What the task asks
The stretch from the line with "Дополнительные системные программы" through the line with "Информация о состоянии." in the records below: write it out exactly, and nothing else.
----- Data listing
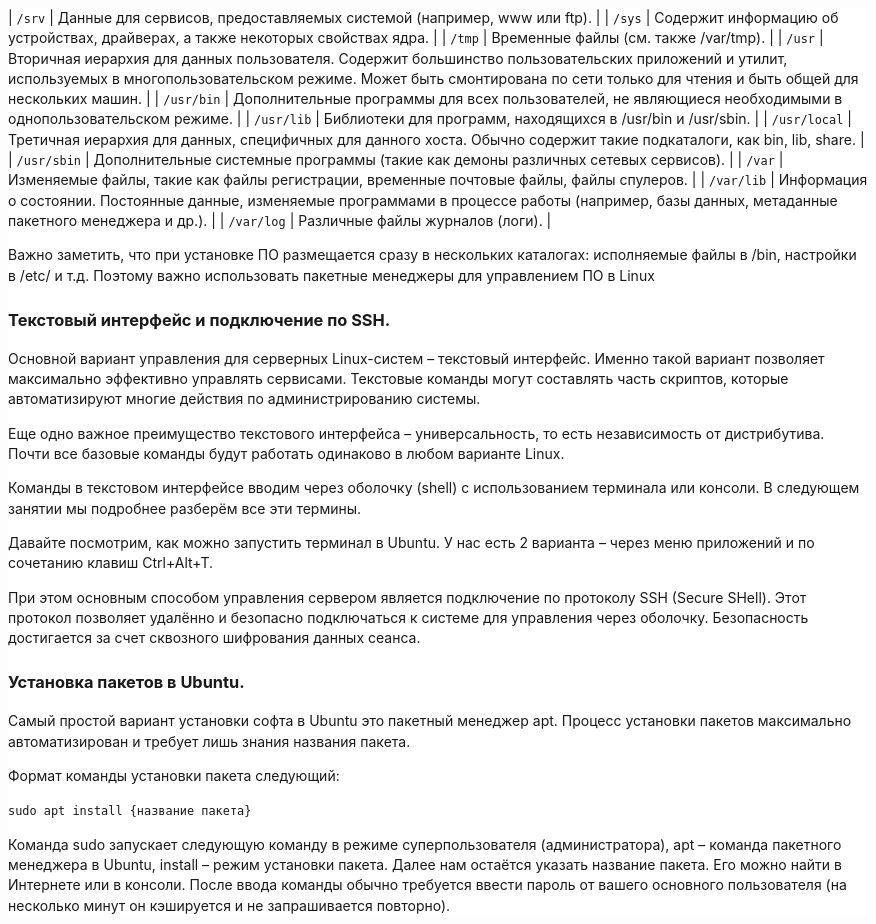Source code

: | `/srv`       | Данные для сервисов, предоставляемых системой (например, www или ftp).                                                                                                                                                                   |
| `/sys`       | Содержит информацию об устройствах, драйверах, а также некоторых свойствах ядра.                                                                                                                                                         |
| `/tmp`       | Временные файлы (см. также /var/tmp).                                                                                                                                                                                                    |
| `/usr`       | Вторичная иерархия для данных пользователя. Содержит большинство пользовательских приложений и утилит, используемых в многопользовательском режиме. Может быть смонтирована по сети только для чтения и быть общей для нескольких машин. |
| `/usr/bin`   | Дополнительные программы для всех пользователей, не являющиеся необходимыми в однопользовательском режиме.                                                                                                                               |
| `/usr/lib`   | Библиотеки для программ, находящихся в /usr/bin и /usr/sbin.                                                                                                                                                                             |
| `/usr/local` | Третичная иерархия для данных, специфичных для данного хоста. Обычно содержит такие подкаталоги, как bin, lib, share.                                                                                                                    |
| `/usr/sbin`  | Дополнительные системные программы (такие как демоны различных сетевых сервисов).                                                                                                                                                        |
| `/var`       | Изменяемые файлы, такие как файлы регистрации, временные почтовые файлы, файлы спулеров.                                                                                                                                                 |
| `/var/lib`   | Информация о состоянии. Постоянные данные, изменяемые программами в процессе работы (например, базы данных, метаданные пакетного менеджера и др.).                                                                                       |
| `/var/log`   | Различные файлы журналов (логи).                                                                                                                                                                                                         |

Важно заметить, что при установке ПО размещается сразу в нескольких каталогах: исполняемые файлы в /bin, настройки в /etc/ и т.д. Поэтому важно использовать пакетные менеджеры для управлением ПО в Linux

### Текстовый интерфейс и подключение по SSH.

Основной вариант управления для серверных Linux-систем – текстовый интерфейс. Именно такой вариант позволяет максимально эффективно управлять сервисами. Текстовые команды могут составлять часть скриптов, которые автоматизируют многие действия по администрированию системы.

Еще одно важное преимущество текстового интерфейса – универсальность, то есть независимость от дистрибутива. Почти все базовые команды будут работать одинаково в любом варианте Linux.

Команды в текстовом интерфейсе вводим через оболочку (shell) с использованием терминала или консоли. В следующем занятии мы подробнее разберём все эти термины.

Давайте посмотрим, как можно запустить терминал в Ubuntu. У нас есть 2 варианта – через меню приложений и по сочетанию клавиш Ctrl+Alt+T.

При этом основным способом управления сервером является подключение по протоколу SSH (Secure SHell). Этот протокол позволяет удалённо и безопасно подключаться к системе для управления через оболочку. Безопасность достигается за счет сквозного шифрования данных сеанса.

### Установка пакетов в Ubuntu.

Самый простой вариант установки софта в Ubuntu это пакетный менеджер apt. Процесс установки пакетов максимально автоматизирован и требует лишь знания названия пакета.

Формат команды установки пакета следующий:

`sudo apt install {название пакета}`

Команда sudo запускает следующую команду в режиме суперпользователя (администратора), apt – команда пакетного менеджера в Ubuntu, install – режим установки пакета. Далее нам остаётся указать название пакета. Его можно найти в Интернете или в консоли. После ввода команды обычно требуется ввести пароль от вашего основного пользователя (на несколько минут он кэшируется и не запрашивается повторно).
----------
Result of this task
| `/usr/sbin`  | Дополнительные системные программы (такие как демоны различных сетевых сервисов).                                                                                                                                                        |
| `/var`       | Изменяемые файлы, такие как файлы регистрации, временные почтовые файлы, файлы спулеров.                                                                                                                                                 |
| `/var/lib`   | Информация о состоянии. Постоянные данные, изменяемые программами в процессе работы (например, базы данных, метаданные пакетного менеджера и др.).                                                                                       |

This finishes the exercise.